Il mio maestro ha detto recentemente una cosa che vorrei offrire in questo post: "Si ottiene sollievo dall'attrito non cercando sollievo dall'attrito".
Questa frase tocca un punto importante della trasformazione della sofferenza. Spesso, anche i più esperti studenti o cercatori, si scontrano con la realizzazione che in realtà il proprio scopo di lavorare con un attrito viene in gran parte dal volere che se ne vada. Potremmo dire che in questo caso si vuole che il presente sia diverso da quello che è, e quindi la trasformazione in presenza non può avvenire.
Ovvio che il lavoro non è masochismo, quindi se abbiamo una spina in un piede, ha senso togliersela; se fa caldo, accendiamo il ventilatore; se abbiamo mal di schiena è utile prendere un antidolorifico. Il percorso di trasformazione, sebbene profondamente personale nelle sue fasi di elaborazione e accettazione, è prendere questo stato o questa sostanza che va dall'essere scomoda all'essere intollerabile, e agire su di essa avviando un processo che in qualche modo finisce per essere benefico.

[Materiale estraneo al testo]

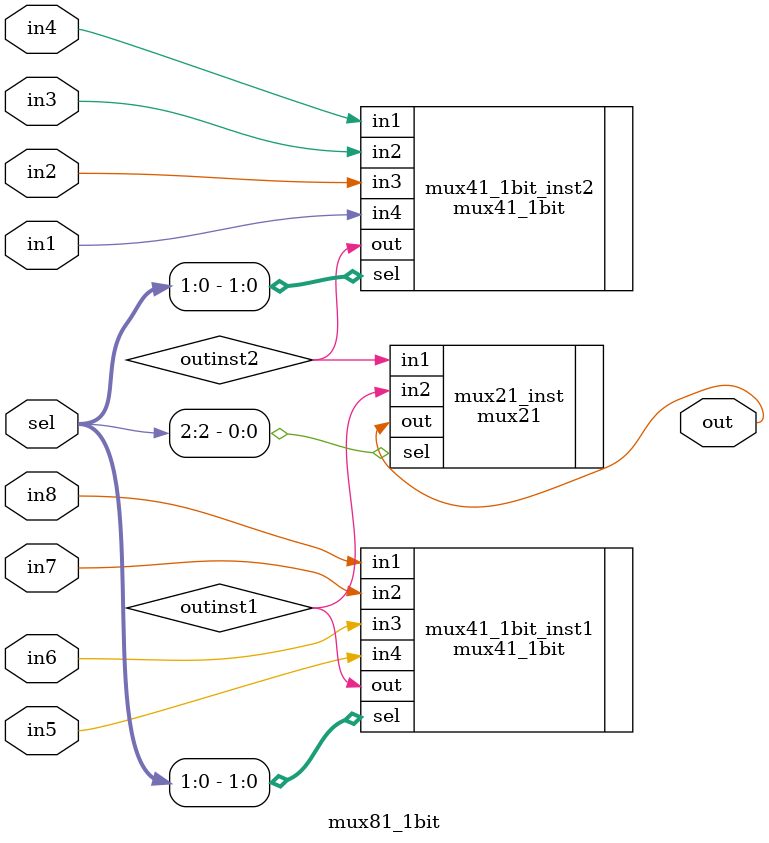
<source format=v>
module mux81_1bit(out,in1,in2,in3,in4,in5,in6,in7,in8,sel);

	output wire out;
	input wire [2:0] sel;
	input wire in1,in2,in3,in4,in5,in6,in7,in8;
	wire outinst1,outinst2;
mux41_1bit mux41_1bit_inst1(
	.out(outinst1),
	.in1(in8),
	.in2(in7),
	.in3(in6),
	.in4(in5),
	.sel(sel[1:0])
);
mux41_1bit mux41_1bit_inst2(
	.out(outinst2),
	.in1(in4),
	.in2(in3),
	.in3(in2),
	.in4(in1),
	.sel(sel[1:0])
);
mux21 mux21_inst(
	.out(out),
	.in1(outinst2),
	.in2(outinst1),
	.sel(sel[2])
);
endmodule

</source>
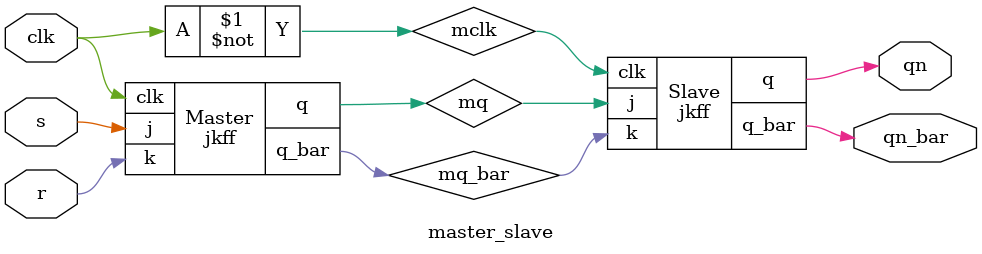
<source format=v>
`timescale 1ns / 1ps


module jkff(j,k,clk,q,q_bar);
input j,k,clk;
output  q,q_bar;
reg q;
assign q_bar= ~q;
always @(posedge clk)
begin

case({j,k})
2'b00: q<=q;
2'b01: q<=0;
2'b10: q<=1;
2'b11: q<=~q;
endcase
end
endmodule


module master_slave(s,r,clk,qn,qn_bar);
input s,r,clk;
output qn,qn_bar;


wire mq;
wire mq_bar;
wire mclk;
assign mclk= ~clk;


jkff Master(s,r,clk,mq,mq_bar);
jkff Slave(mq,mq_bar,mclk,qn,qn_bar);

endmodule

</source>
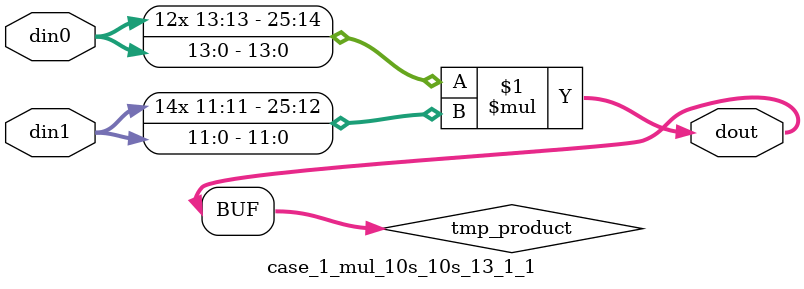
<source format=v>

`timescale 1 ns / 1 ps

 module case_1_mul_10s_10s_13_1_1(din0, din1, dout);
parameter ID = 1;
parameter NUM_STAGE = 0;
parameter din0_WIDTH = 14;
parameter din1_WIDTH = 12;
parameter dout_WIDTH = 26;

input [din0_WIDTH - 1 : 0] din0; 
input [din1_WIDTH - 1 : 0] din1; 
output [dout_WIDTH - 1 : 0] dout;

wire signed [dout_WIDTH - 1 : 0] tmp_product;



























assign tmp_product = $signed(din0) * $signed(din1);








assign dout = tmp_product;





















endmodule

</source>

Questo non vuol dire che la scomodità o il dolore associati scompaiano, anche se potrebbe accadere. Il desiderio che l'attrito scompaia viene dalla parte di noi da cui la trasformazione ci spinge a separarci - essa è un invito a riconoscere la realtà dei centri superiori, dove viene meno la distinzione tra bello e brutto, tra positivo e negativo, spiacevole e spiacevole.
Scriviamo spesso che finché siamo vivi viviamo in due mondi, quello dei centri inferiori e quello dei centri superiori, e il primo, anche quando saremo in stati di coscienza più elevati, avrà sempre qualcosa di cui lamentarsi. Il lavoro su di sé è un lavoro di spostamento del senso di chi siamo, della propria identità.
Ancora dal mio maestro: "Il presente non è sempre bello, ma è sempre bello essere presenti".